ENHANCING THE RECORD OF VOLCANIC ASH-FALL EVENTS IN NEW ZEALAND FOR PALAEOENVIRONMENTAL AND ARCHAEOLOGICAL APPLICATIONS

Tephra, the unconsolidated pyroclastic products of explosive volcanic eruptions, provide marker horizons for linking and dating sedimentary and archaeological sequences and a dossier of past volcanic activity. In North Island, New Zealand, frequent and sometimes voluminous activity from rhyolitic and andesitic volcanoes has resulted in an extensive tephra record. This record provides key time-lines or isochrons for palaeoenvironmental and archaeological studies. For example, the rhyolitic Kaharoa eruption of Mt Tarawera in c. AD 1314 produced a widespread tephra deposit (Kaharoa tephra) now known as the ‘settlement layer' because it approximately marks the start of permanent settlement, and extensive environmental impacts, by Polynesians in northern New Zealand.

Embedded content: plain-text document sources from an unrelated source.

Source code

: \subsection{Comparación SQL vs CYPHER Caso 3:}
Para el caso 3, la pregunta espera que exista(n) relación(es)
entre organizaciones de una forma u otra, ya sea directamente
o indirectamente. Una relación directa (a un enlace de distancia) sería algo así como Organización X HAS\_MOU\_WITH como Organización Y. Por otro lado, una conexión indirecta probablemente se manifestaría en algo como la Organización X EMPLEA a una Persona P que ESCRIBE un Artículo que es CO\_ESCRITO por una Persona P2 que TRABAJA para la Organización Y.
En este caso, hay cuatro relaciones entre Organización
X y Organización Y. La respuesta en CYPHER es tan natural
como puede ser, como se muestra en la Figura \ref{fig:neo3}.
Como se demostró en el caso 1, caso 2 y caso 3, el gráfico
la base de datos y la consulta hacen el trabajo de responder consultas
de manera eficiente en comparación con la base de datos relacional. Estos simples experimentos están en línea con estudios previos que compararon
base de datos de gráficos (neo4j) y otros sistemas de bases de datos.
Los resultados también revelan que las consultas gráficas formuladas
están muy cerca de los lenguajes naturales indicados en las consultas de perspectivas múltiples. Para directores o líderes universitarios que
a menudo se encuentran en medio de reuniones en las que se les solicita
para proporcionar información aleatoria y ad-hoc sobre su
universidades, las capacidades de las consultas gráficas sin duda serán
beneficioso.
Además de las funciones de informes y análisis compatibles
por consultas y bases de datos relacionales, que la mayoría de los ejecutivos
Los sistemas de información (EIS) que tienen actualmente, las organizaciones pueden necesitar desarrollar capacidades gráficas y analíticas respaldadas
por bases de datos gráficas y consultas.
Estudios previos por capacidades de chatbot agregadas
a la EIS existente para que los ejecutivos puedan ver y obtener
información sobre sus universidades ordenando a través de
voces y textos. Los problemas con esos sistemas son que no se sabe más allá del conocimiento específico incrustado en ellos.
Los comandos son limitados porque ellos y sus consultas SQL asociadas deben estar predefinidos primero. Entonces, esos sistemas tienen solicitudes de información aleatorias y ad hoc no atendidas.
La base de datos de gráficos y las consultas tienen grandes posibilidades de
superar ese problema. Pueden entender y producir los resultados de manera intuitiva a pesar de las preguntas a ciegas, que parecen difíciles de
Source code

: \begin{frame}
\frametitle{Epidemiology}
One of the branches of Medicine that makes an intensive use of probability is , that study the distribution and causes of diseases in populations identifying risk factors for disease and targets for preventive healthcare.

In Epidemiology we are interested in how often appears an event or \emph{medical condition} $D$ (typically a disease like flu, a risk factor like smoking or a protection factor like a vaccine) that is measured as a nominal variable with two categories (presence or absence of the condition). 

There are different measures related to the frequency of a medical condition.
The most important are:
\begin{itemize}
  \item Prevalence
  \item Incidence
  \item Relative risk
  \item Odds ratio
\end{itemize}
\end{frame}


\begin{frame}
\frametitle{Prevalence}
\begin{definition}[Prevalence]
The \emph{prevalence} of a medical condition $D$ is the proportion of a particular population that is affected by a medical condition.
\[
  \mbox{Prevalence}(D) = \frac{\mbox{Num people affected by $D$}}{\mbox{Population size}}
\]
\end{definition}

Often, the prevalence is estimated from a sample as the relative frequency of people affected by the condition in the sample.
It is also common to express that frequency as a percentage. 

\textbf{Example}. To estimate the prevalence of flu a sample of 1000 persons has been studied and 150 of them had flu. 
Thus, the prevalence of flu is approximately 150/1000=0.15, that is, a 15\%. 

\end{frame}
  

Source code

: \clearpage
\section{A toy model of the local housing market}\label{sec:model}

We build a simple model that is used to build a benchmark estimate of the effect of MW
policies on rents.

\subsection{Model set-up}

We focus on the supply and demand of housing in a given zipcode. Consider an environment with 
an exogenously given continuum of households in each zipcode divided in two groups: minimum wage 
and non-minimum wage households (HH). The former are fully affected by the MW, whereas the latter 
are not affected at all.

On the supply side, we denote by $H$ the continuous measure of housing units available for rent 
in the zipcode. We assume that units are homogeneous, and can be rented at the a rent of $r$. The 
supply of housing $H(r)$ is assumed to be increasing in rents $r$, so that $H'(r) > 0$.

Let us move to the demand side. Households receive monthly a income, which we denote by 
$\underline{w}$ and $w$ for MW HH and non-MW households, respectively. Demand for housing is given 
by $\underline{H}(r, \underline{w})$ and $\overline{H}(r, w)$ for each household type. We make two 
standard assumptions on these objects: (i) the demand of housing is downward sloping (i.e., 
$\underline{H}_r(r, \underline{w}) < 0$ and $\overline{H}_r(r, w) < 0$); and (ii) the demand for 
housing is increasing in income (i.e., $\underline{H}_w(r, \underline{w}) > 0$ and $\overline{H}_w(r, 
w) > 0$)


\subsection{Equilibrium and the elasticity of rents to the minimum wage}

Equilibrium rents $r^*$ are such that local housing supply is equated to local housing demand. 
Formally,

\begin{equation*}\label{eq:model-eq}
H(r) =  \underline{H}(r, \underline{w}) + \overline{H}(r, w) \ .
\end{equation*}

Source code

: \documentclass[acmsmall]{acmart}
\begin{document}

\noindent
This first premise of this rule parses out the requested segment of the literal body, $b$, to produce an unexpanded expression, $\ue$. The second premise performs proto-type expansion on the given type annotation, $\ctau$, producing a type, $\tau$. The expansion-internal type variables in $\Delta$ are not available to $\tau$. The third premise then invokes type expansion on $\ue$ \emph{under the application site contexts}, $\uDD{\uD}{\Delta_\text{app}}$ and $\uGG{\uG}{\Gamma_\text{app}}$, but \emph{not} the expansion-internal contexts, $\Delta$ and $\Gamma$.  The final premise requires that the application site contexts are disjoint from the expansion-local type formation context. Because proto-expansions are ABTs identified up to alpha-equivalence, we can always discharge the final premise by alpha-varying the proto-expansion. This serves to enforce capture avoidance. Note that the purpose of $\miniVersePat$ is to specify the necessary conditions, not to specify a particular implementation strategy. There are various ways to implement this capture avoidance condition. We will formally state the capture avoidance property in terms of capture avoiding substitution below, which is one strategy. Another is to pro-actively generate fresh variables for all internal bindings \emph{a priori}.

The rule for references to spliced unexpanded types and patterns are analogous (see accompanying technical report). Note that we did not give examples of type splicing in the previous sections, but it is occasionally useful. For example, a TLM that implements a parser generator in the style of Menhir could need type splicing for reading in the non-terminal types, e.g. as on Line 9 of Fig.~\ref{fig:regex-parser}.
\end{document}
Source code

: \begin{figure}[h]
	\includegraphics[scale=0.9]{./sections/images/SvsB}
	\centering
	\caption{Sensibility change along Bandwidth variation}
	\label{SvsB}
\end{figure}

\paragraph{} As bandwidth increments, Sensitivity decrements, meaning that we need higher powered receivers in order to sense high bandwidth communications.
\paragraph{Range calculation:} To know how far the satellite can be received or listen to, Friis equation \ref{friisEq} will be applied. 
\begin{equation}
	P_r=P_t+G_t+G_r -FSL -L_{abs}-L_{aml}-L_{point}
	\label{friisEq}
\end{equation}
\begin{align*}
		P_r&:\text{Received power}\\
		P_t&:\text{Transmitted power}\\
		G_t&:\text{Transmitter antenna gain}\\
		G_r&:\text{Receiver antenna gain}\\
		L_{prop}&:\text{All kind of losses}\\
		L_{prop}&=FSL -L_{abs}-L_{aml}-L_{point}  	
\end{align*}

Nevertheless, it is evident that the New Zealand tephra record, based on the visible spectrum of deposits, underestimates the number and types of eruptions in the past. In particular, ash-fall events from smaller-magnitude eruptions from andesitic volcanoes are poorly documented but do represent significant natural events as shown by the 1995-1996 Ruapehu eruptions. This paper demonstrates potential enhancement of the conventional tephra record by detection and analysis of cryptotephra - zones or concentrations of sparse, fine-grained glass shards concealed within sediments, i.e. not visible as a layer. The term originates from the Greek kryptein, to hide, to convey this hidden, diminutive nature. In our study we use techniques, now well established in European studies, to detect and source concentrations of tephra-derived glass concealed within peat bogs and lake sediments in northern New Zealand. We show a much more comprehensive record of tephra fallout at all sites investigated, and suggest that cryptotephras can be used to enhance conventional tephra records in New Zealand by (1) providing additional marker horizons, e.g. from smaller andesitic eruptions, for time periods poorly represented by visible tephras, and by (2) extending the distribution of key stratigraphic markers, such as the Kaharoa tephra, over much larger areas than previously possible.